Jay Rivenkid Dorster, Esquire, professional trade law specialist and free-lance stress-tester of furniture, is a real character. I may have said before that one of the things I like about this series is that many of the characters who only stick around on the page for a chapter or two have enough personality to stick around in the memory for much longer.

This is the first time Jethri’s been among Terrans since he shipped out with Elthoria, and he’s having some difficulty shifting smoothly back into dealing with Terran faces and Terran ways. I hope that doesn’t get him into any trouble.

The old friend he meets is Freza DeNobli, the young woman he might once have had a thing with if the scheduling had worked out. It seems like they’re both hoping the scheduling will work out a bit better this time. For now, though, the schedule only has room for a brief session of essential catching-up talk.

(It appears that there really is some kind of document bearing some resemblance to the thing yos’Belin was talking about last chapter – and to the information-share Paitor was telling Khat about a few chapters before. But I still think that the reason there’s no mention of it in the Commission’s records is that the Commission isn’t interested.)

I am not happy about the pair of workers Jethri sees moving around closer to the ship than they ought to be. That kind of thing too often means trouble one way or another.

Trade Secret – Chapter 10

Keravath‘s Second Cabin, in Jump

In which Jethri watches.

My working hypothesis about the indicator that shows a band of color for the Scout and just a sliver of pink for Jethri is that it has something to do with dramliz abilities.

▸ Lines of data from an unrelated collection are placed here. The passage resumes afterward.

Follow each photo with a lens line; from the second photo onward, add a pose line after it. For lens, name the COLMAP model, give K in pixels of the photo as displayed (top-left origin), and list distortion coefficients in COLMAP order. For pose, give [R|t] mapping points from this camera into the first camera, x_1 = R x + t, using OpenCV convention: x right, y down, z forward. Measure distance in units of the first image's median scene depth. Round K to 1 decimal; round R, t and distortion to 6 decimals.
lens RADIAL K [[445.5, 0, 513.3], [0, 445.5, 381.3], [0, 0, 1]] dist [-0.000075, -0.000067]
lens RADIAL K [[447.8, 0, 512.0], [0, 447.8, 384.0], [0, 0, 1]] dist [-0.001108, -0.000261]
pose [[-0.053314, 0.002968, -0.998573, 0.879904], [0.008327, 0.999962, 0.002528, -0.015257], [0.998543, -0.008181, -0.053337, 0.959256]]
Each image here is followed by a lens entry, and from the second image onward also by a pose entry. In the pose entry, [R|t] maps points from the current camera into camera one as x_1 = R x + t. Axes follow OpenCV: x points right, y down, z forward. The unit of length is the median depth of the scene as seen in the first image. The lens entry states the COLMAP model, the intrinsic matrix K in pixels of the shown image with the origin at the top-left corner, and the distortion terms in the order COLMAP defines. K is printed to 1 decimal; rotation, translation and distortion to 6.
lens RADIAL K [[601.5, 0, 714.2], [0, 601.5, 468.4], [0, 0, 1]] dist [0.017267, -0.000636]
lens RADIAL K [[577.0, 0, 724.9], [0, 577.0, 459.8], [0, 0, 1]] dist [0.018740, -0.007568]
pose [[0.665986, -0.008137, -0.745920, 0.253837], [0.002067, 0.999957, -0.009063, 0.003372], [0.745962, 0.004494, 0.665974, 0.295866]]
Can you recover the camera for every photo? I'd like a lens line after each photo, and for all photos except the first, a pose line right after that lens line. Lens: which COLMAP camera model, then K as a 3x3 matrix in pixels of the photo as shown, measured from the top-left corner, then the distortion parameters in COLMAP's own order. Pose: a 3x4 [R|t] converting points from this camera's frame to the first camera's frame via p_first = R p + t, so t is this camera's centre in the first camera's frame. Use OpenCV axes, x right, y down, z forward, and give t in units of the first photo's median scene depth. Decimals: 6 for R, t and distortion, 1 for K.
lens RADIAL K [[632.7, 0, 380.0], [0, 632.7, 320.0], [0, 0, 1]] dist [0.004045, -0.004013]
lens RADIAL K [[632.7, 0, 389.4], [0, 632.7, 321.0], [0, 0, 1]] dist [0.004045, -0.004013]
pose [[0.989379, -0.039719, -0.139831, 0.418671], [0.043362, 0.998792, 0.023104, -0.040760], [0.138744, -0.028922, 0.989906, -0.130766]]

We know from last novel that the Scout has some capabilities in that area, while Jethri hasn’t shown any signs, unless it’s in his knack for salvage lots.

Seeing as it’s turning out there was something more to young Jethri’s make-believe trade route, and remembering that the Scout has spent time studying the logbook he planned it out in, I don’t think it’s just coincidence that all the Jump targets the Scout has set Jethri to practice with are stops on the route.

Also, it sounded from last chapter like Paitor was wanting the Market to try the route out. If they’re both going to be hitting the same set of destinations, chances are they’ll cross paths somewhere along the way.